The five misunderstandings of large data and the ways to solve them

Source: Internet
Author: User
Keywords nbsp large data misunderstanding data Warehouse

&http://www.aliyun.com/zixun/aggregation/37954.html ">nbsp; Some people think that the term "big data" is nothing but hype in corporate marketing. But even those who accept large data concepts need to eliminate some of the big data myths.

Gartner, the world's leading information technology research and consulting firm, has pointed out that the hype about the big data concept makes it more troubling for companies to choose the right action plan, but it doesn't help to eliminate some of the remaining myths.

For example, 80% of the data is unstructured, which is wrong, and as advanced analytics is just a more complex form of generic analysis, analytics firm Gartner points out that this is also incorrect.

In the two reports published by Gartner, "major misconceptions about the impact of large data on analysis functions" and "major misconceptions about the impact of large data on information infrastructure", focus on the large data on the analysis function and the impact of information infrastructure related to the misunderstanding, want to show large data related to more real situation. The following five misconceptions about the concept of large data.

Myth One: In large data technology deployments, everyone else is ahead of us.
While more and more companies are starting to focus on large data technologies and services, Gartner calculates that 73% of companies are investing in or planning big data technologies, but most are just beginning to accept the technology.

It is therefore alarmist to worry that competitors are using large data technology to develop rapidly. In fact, only 13% of the respondents actually started deploying large data-related technologies.

"The biggest challenge for companies is how to get value from big data and how to deploy large data technologies," Gartner said. Most organizations experience difficulties in the pilot phase because they do not use the technology in business processes or in actual use cases. ”

Gartner concludes that you are not behind. Develop strategies for actual tasks and work with it and business units.

Myth Number two: The volume of data is large, and small defects do not matter
It has been argued that, according to the law of SCM Numbers, independent data defects do not matter and do not affect the results of the analysis.

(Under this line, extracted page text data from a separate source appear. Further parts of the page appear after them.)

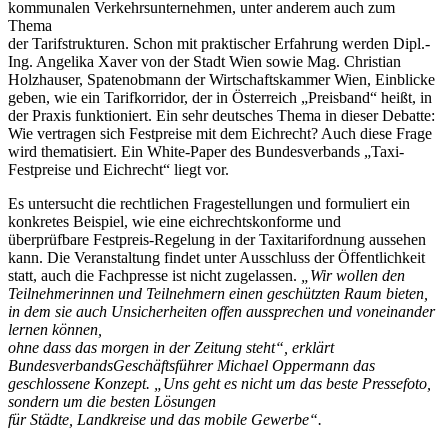
kommunalen Verkehrsunternehmen, unter anderem auch zum
Thema
der Tarifstrukturen. Schon mit praktischer Erfahrung werden Dipl.-
Ing. Angelika Xaver von der Stadt Wien sowie Mag. Christian
Holzhauser, Spatenobmann der Wirtschaftskammer Wien, Einblicke
geben, wie ein Tarifkorridor, der in Österreich „Preisband“ heißt, in
der Praxis funktioniert. Ein sehr deutsches Thema in dieser Debatte:
Wie vertragen sich Festpreise mit dem Eichrecht? Auch diese Frage
wird thematisiert. Ein White-Paper des Bundesverbands „Taxi-
Festpreise und Eichrecht“ liegt vor.
Es untersucht die rechtlichen Fragestellungen und formuliert ein
konkretes Beispiel, wie eine eichrechtskonforme und
überprüfbare Festpreis-Regelung in der Taxitarifordnung aussehen
kann. Die Veranstaltung findet unter Ausschluss der Öffentlichkeit
statt, auch die Fachpresse ist nicht zugelassen.
„Wir wollen den
Teilnehmerinnen und Teilnehmern einen geschützten Raum bieten,
in dem sie auch Unsicherheiten offen aussprechen und voneinander
lernen können,
ohne dass das morgen in der Zeitung steht“, erklärt
BundesverbandsGeschäftsführer Michael Oppermann das
geschlossene Konzept. „Uns geht es nicht um das beste Pressefoto,
sondern um die besten Lösungen
für Städte, Landkreise und das mobile Gewerbe“.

Independent data flaws do have a much smaller impact on the entire dataset than smaller datasets, but at the moment the volume of data is growing, and data defects are growing more than ever.

"As a result, the overall impact of low-quality data on the entire dataset remains unchanged," Gartner said. In addition, most of the data used by enterprises in large data environments comes from external data sources, whose data structures and sources are unknown. ”

"This means that the risk of data quality problems is higher than ever. As a result, data quality is actually more important in large data deployments. ”

Gartner concludes by designing new data quality management methods and selecting data quality levels. Strict adherence to the core principles of data quality assurance.

Myth Three: Large data will replace data integration capabilities
The enterprise wants to process information through a read-time schema (schema on read) and use multiple data models to read the same data source flexibly. This flexibility will help end users decide how to interpret arbitrary data on demand and achieve customization of individual user data access. However, most users actually use the write-time pattern (schema on write). In write-time mode, users can describe data and make content, and data integrity can be consistent.

Myth Four: It's pointless to use a data warehouse for advanced analysis.
Some people think that the deployment of a data warehouse is a waste of time when the Advanced Analysis feature can use the new data type. In fact, most advanced analysis projects use data warehouses for analysis.

New data types may also need to be refined to fit the data analysis. In addition, decisions are required for the relevant data, how to aggregate data, and the required level of data quality.

Gartner's conclusion is to use data warehouses to store manually collected data sets for advanced analysis functions whenever possible.

Myth number five: Data lake will replace data Warehouse
The data lake solution is typically sold as an enterprise platform for analyzing various data sources in the native format. But Gartner believes that data lakes are the wrong idea to replace data warehouses, or as an important component of the analysis infrastructure.

Compared with the already formed Data Warehouse technology, the data Lake technology is not mature and its function is not comprehensive. "The Data Warehouse has the ability to support multiple user groups." "Therefore, enterprises do not have to wait for data lake technology maturity."

Gartner concludes that data-Lake technologies such as Hadoop are used in existing data warehouses. Only by investing in Meta data management technology, tools and training can we create business value through data Lake technology.

Related Article

Contact Us

The content source of this page is from Internet, which doesn't represent Alibaba Cloud's opinion; products and services mentioned on that page don't have any relationship with Alibaba Cloud. If the content of the page makes you feel confusing, please write us an email, we will handle the problem within 5 days after receiving your email.

If you find any instances of plagiarism from the community, please send an email to: info-contact@alibabacloud.com and provide relevant evidence. A staff member will contact you within 5 working days.

A Free Trial That Lets You Build Big!

Start building with 50+ products and up to 12 months usage for Elastic Compute Service

  • Sales Support

    1 on 1 presale consultation

  • After-Sales Support

    24/7 Technical Support 6 Free Tickets per Quarter Faster Response

  • Alibaba Cloud offers highly flexible support services tailored to meet your exact needs.